According to summary information in Wellstone's Federal Election Commission report, about $165,000 of the almost $2 million he raised in the second quarter came from political action committees. The report synopsis also shows Wellstone spent more than $2 million during the second quarter.

Wellstone says he's pleased with the progress his campaign has made in attracting contributions, particularly because he's getting relatively small amounts from a very large number of people. In all, more than 80,000 people have sent money to help Wellstone.

"Much more of mine comes from smaller contributors -- comes from regular people. That's the way it should be. This may be unusual. I'm not sure that many people in any Senate race in the country raise money this way, but I think... if you have to raise it, in the absence of having a much better system of financing, this is the way to do it," Wellstone said.

Wellstone says his approach to fundraising leaves him broadly accountable to voters, and he criticizes the Coleman campaign for relying on fewer people to make much larger contributions.

"I just simply don't represent the top one percent or all those big economic interests.
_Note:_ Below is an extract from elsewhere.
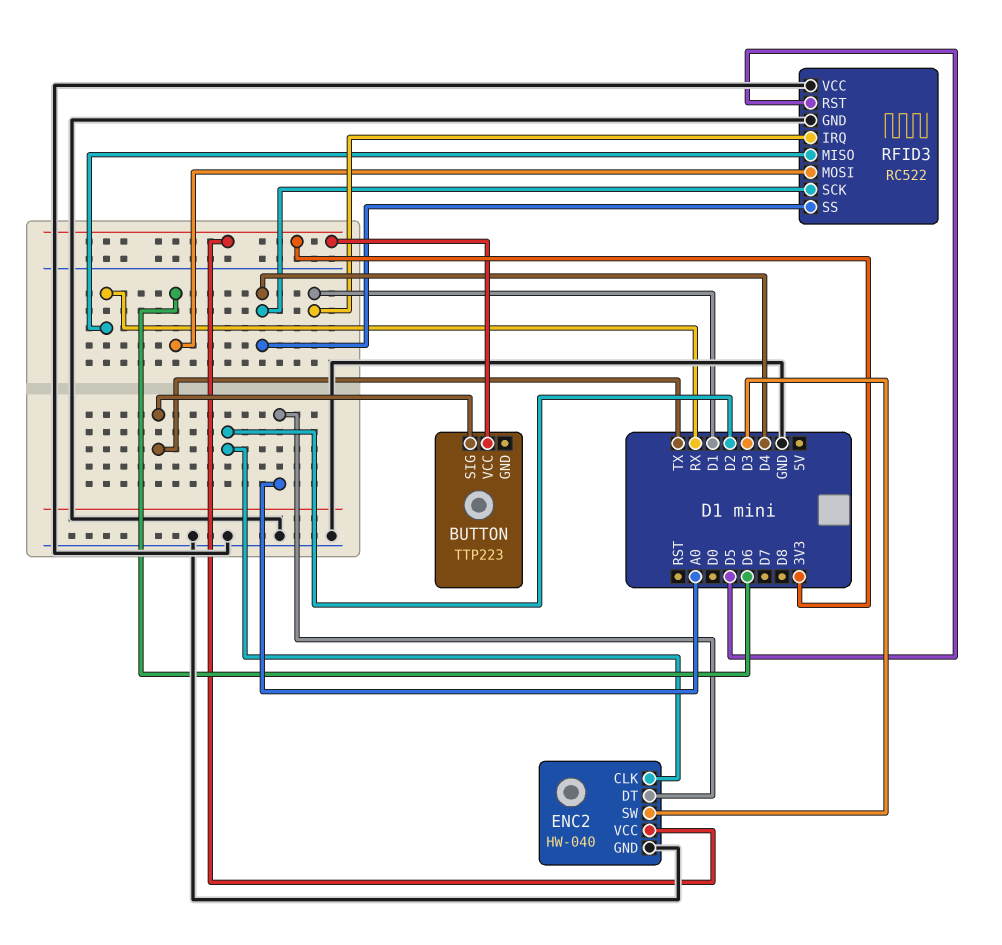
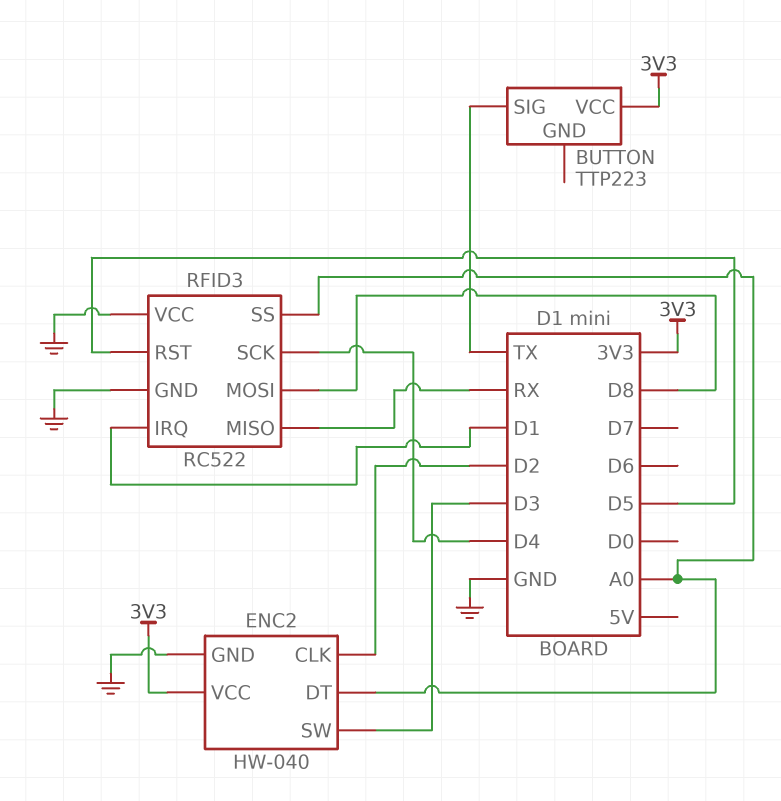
RFID3 pin MOSI: D6 -> D8
RFID3 pin SS: D4 -> A0

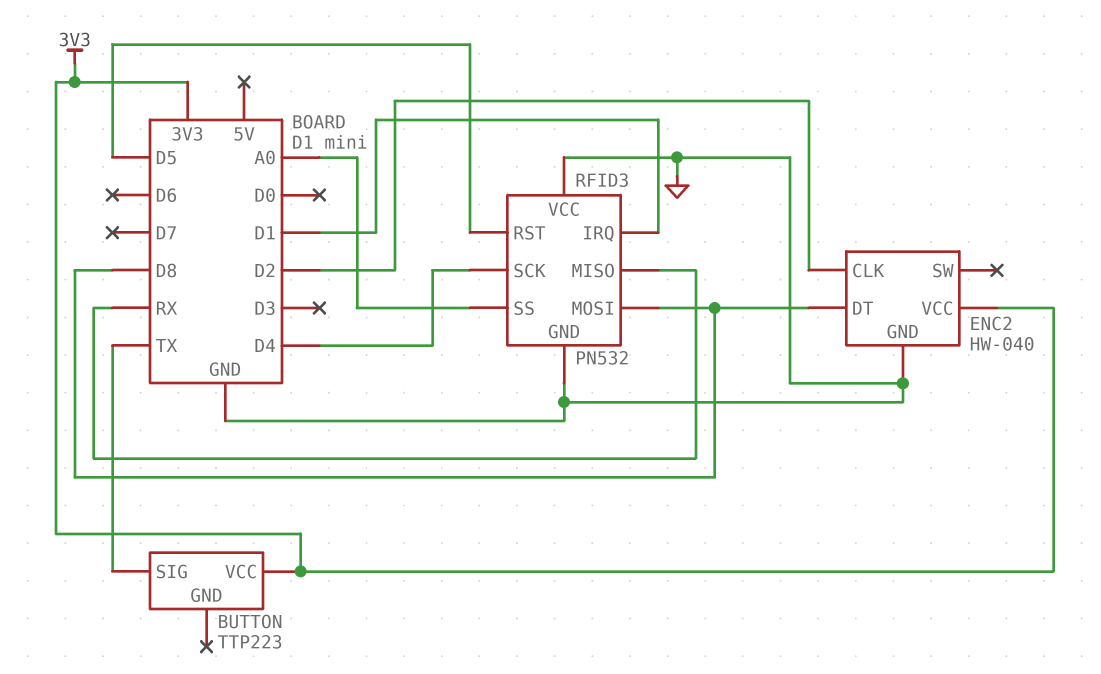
ENC2 pin DT: A0 -> D8
ENC2 pin SW: D3 -> none
RFID3: RC522 -> PN532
I represent the majority of people in the state and therefore that's what our fundraising reflects," according to Wellstone.

Much more information about the Wellstone's and Coleman's second quarter fund raising will become available through the FEC in the coming weeks.

Although Coleman provided no information about the source of his contributions, he says he's doing what he has to to stay competitive.

"Our goal is to simply not get overwhelmed by the money that Sen. Wellstone raises," Coleman said.

Coleman says taken a whole, there is little purity in the money going into the effort to re-elect Wellstone. Coleman cites soft money and independent expenditures, such as the recently aired Sierra Club television commercials (Listen).

"He's got to look in the mirror," said Coleman. "He has spent over $1 million of big corporate dollars from ads that have been financed by the Democratic Senatorial Campaign Committee. That's big pharmacy, that's big oil and that's WorldCom and all those folks have poured hundreds of thousands of dollars into the national party, and Wellstone has essentially run his campaign -- a big chunk of it -- with that money."

The Minnesota Independence Party's endorsed candidate for Senate, Jim Moore, says he raised no money during the second quarter and is only now beginning to take contributions.

Ed McGaa, the Green Party Senate candidate, did not return telephone inquiries into his second quarter fundraising.

For months, political analysts have predicted spending in the Senate race could top $20 million.